### What to do
Print the lines of the records again word for word, starting with the line that contains "### PR to review" and going on through the line that contains "- create an".

### Items listed in a dataset
>>>

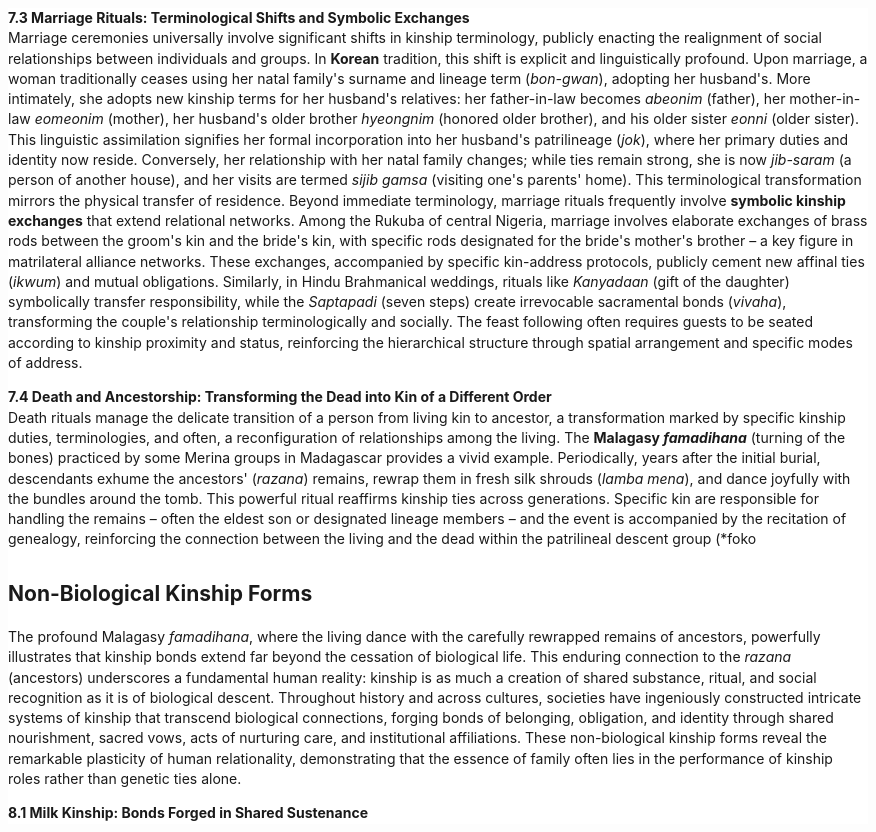 **7.3 Marriage Rituals: Terminological Shifts and Symbolic Exchanges**  
Marriage ceremonies universally involve significant shifts in kinship terminology, publicly enacting the realignment of social relationships between individuals and groups. In **Korean** tradition, this shift is explicit and linguistically profound. Upon marriage, a woman traditionally ceases using her natal family's surname and lineage term (*bon-gwan*), adopting her husband's. More intimately, she adopts new kinship terms for her husband's relatives: her father-in-law becomes *abeonim* (father), her mother-in-law *eomeonim* (mother), her husband's older brother *hyeongnim* (honored older brother), and his older sister *eonni* (older sister). This linguistic assimilation signifies her formal incorporation into her husband's patrilineage (*jok*), where her primary duties and identity now reside. Conversely, her relationship with her natal family changes; while ties remain strong, she is now *jib-saram* (a person of another house), and her visits are termed *sijib gamsa* (visiting one's parents' home). This terminological transformation mirrors the physical transfer of residence. Beyond immediate terminology, marriage rituals frequently involve **symbolic kinship exchanges** that extend relational networks. Among the Rukuba of central Nigeria, marriage involves elaborate exchanges of brass rods between the groom's kin and the bride's kin, with specific rods designated for the bride's mother's brother – a key figure in matrilateral alliance networks. These exchanges, accompanied by specific kin-address protocols, publicly cement new affinal ties (*ikwum*) and mutual obligations. Similarly, in Hindu Brahmanical weddings, rituals like *Kanyadaan* (gift of the daughter) symbolically transfer responsibility, while the *Saptapadi* (seven steps) create irrevocable sacramental bonds (*vivaha*), transforming the couple's relationship terminologically and socially. The feast following often requires guests to be seated according to kinship proximity and status, reinforcing the hierarchical structure through spatial arrangement and specific modes of address.

**7.4 Death and Ancestorship: Transforming the Dead into Kin of a Different Order**  
Death rituals manage the delicate transition of a person from living kin to ancestor, a transformation marked by specific kinship duties, terminologies, and often, a reconfiguration of relationships among the living. The **Malagasy *famadihana*** (turning of the bones) practiced by some Merina groups in Madagascar provides a vivid example. Periodically, years after the initial burial, descendants exhume the ancestors' (*razana*) remains, rewrap them in fresh silk shrouds (*lamba mena*), and dance joyfully with the bundles around the tomb. This powerful ritual reaffirms kinship ties across generations. Specific kin are responsible for handling the remains – often the eldest son or designated lineage members – and the event is accompanied by the recitation of genealogy, reinforcing the connection between the living and the dead within the patrilineal descent group (*foko

## Non-Biological Kinship Forms

The profound Malagasy *famadihana*, where the living dance with the carefully rewrapped remains of ancestors, powerfully illustrates that kinship bonds extend far beyond the cessation of biological life. This enduring connection to the *razana* (ancestors) underscores a fundamental human reality: kinship is as much a creation of shared substance, ritual, and social recognition as it is of biological descent. Throughout history and across cultures, societies have ingeniously constructed intricate systems of kinship that transcend biological connections, forging bonds of belonging, obligation, and identity through shared nourishment, sacred vows, acts of nurturing care, and institutional affiliations. These non-biological kinship forms reveal the remarkable plasticity of human relationality, demonstrating that the essence of family often lies in the performance of kinship roles rather than genetic ties alone.

**8.1 Milk Kinship: Bonds Forged in Shared Sustenance**  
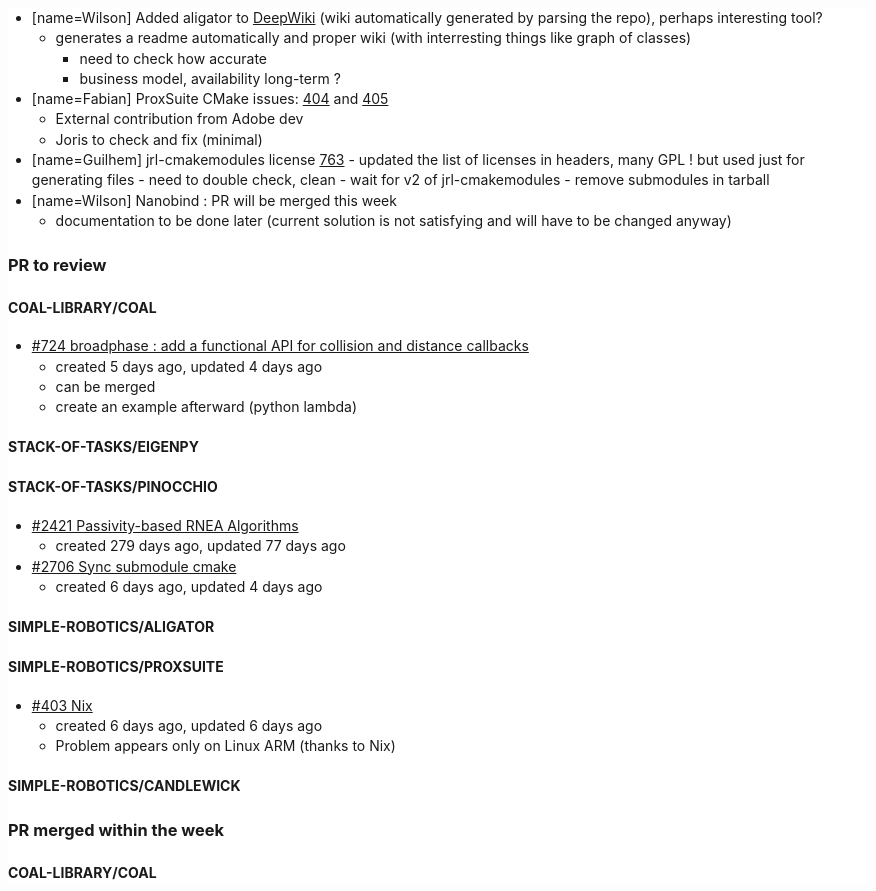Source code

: - [name=Wilson] Added aligator to [DeepWiki](https://deepwiki.com/Simple-Robotics/aligator) (wiki automatically generated by parsing the repo), perhaps interesting tool?
    - generates a readme automatically and proper wiki (with interresting things like graph of classes)
        - need to check how accurate
        - business model, availability long-term ?
- [name=Fabian] ProxSuite CMake issues: [404](https://github.com/Simple-Robotics/proxsuite/issues/404) and [405](https://github.com/Simple-Robotics/proxsuite/issues/405)
    - External contribution from Adobe dev
    - Joris to check and fix (minimal)
- [name=Guilhem] jrl-cmakemodules license [763](https://github.com/jrl-umi3218/jrl-cmakemodules/issues/763)
        - updated the list of licenses in headers, many GPL ! but used just for generating files
        - need to double check, clean
        - wait for v2 of jrl-cmakemodules
        - remove submodules in tarball
- [name=Wilson] Nanobind : PR will be merged this week
    - documentation to be done later (current solution is not satisfying and will have to be changed anyway)


### PR to review

#### COAL-LIBRARY/COAL

- [#724 broadphase : add a functional API for collision and distance callbacks](https://github.com/coal-library/coal/pull/724)
   - created 5 days ago, updated 4 days ago
   - can be merged
   - create an example afterward (python lambda)

#### STACK-OF-TASKS/EIGENPY

#### STACK-OF-TASKS/PINOCCHIO

- [#2421 Passivity-based RNEA Algorithms](https://github.com/stack-of-tasks/pinocchio/pull/2421)
   - created 279 days ago, updated 77 days ago
- [#2706 Sync submodule cmake](https://github.com/stack-of-tasks/pinocchio/pull/2706)
   - created 6 days ago, updated 4 days ago

#### SIMPLE-ROBOTICS/ALIGATOR


#### SIMPLE-ROBOTICS/PROXSUITE

- [#403 Nix](https://github.com/Simple-Robotics/proxsuite/pull/403)
   - created 6 days ago, updated 6 days ago
   - Problem appears only on Linux ARM (thanks to Nix)

#### SIMPLE-ROBOTICS/CANDLEWICK


### PR merged within the week

#### COAL-LIBRARY/COAL
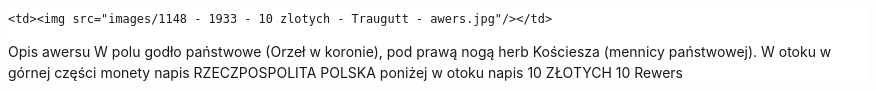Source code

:     <td><img src="images/1148 - 1933 - 10 zlotych - Traugutt - awers.jpg"/></td>
  </tr>
  <tr>
    <th>Opis awersu</th>
    <td>W polu godło państwowe (Orzeł w koronie), pod prawą nogą herb Kościesza (mennicy państwowej). W otoku w górnej części monety napis RZECZPOSPOLITA POLSKA poniżej w otoku napis 10 ZŁOTYCH 10</td>
  </tr>
  <tr>
    <th>Rewers</th>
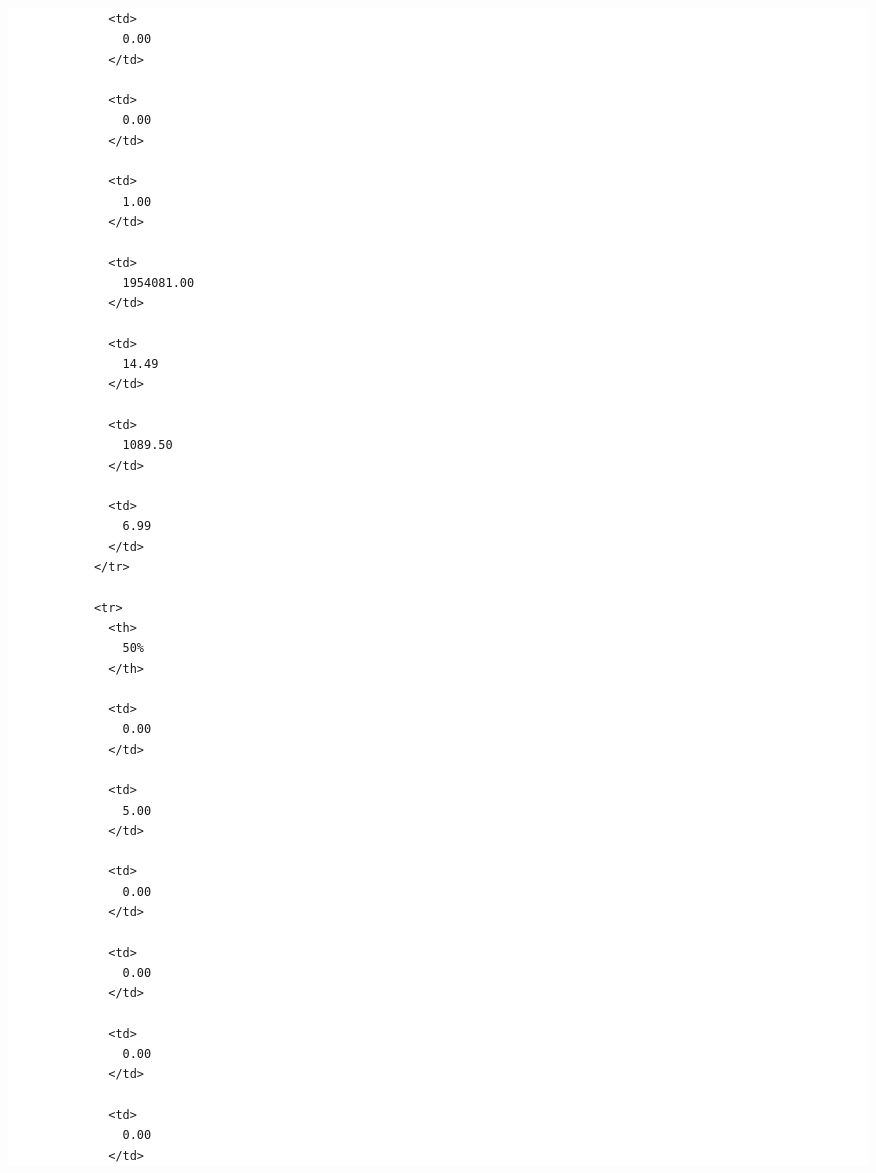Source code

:                   <td>
                    0.00
                  </td>
                  
                  <td>
                    0.00
                  </td>
                  
                  <td>
                    1.00
                  </td>
                  
                  <td>
                    1954081.00
                  </td>
                  
                  <td>
                    14.49
                  </td>
                  
                  <td>
                    1089.50
                  </td>
                  
                  <td>
                    6.99
                  </td>
                </tr>
                
                <tr>
                  <th>
                    50%
                  </th>
                  
                  <td>
                    0.00
                  </td>
                  
                  <td>
                    5.00
                  </td>
                  
                  <td>
                    0.00
                  </td>
                  
                  <td>
                    0.00
                  </td>
                  
                  <td>
                    0.00
                  </td>
                  
                  <td>
                    0.00
                  </td>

<<<

### Output of the exercise
### PR to review

#### COAL-LIBRARY/COAL

- [#724 broadphase : add a functional API for collision and distance callbacks](https://github.com/coal-library/coal/pull/724)
   - created 5 days ago, updated 4 days ago
   - can be merged
   - create an example afterward (python lambda)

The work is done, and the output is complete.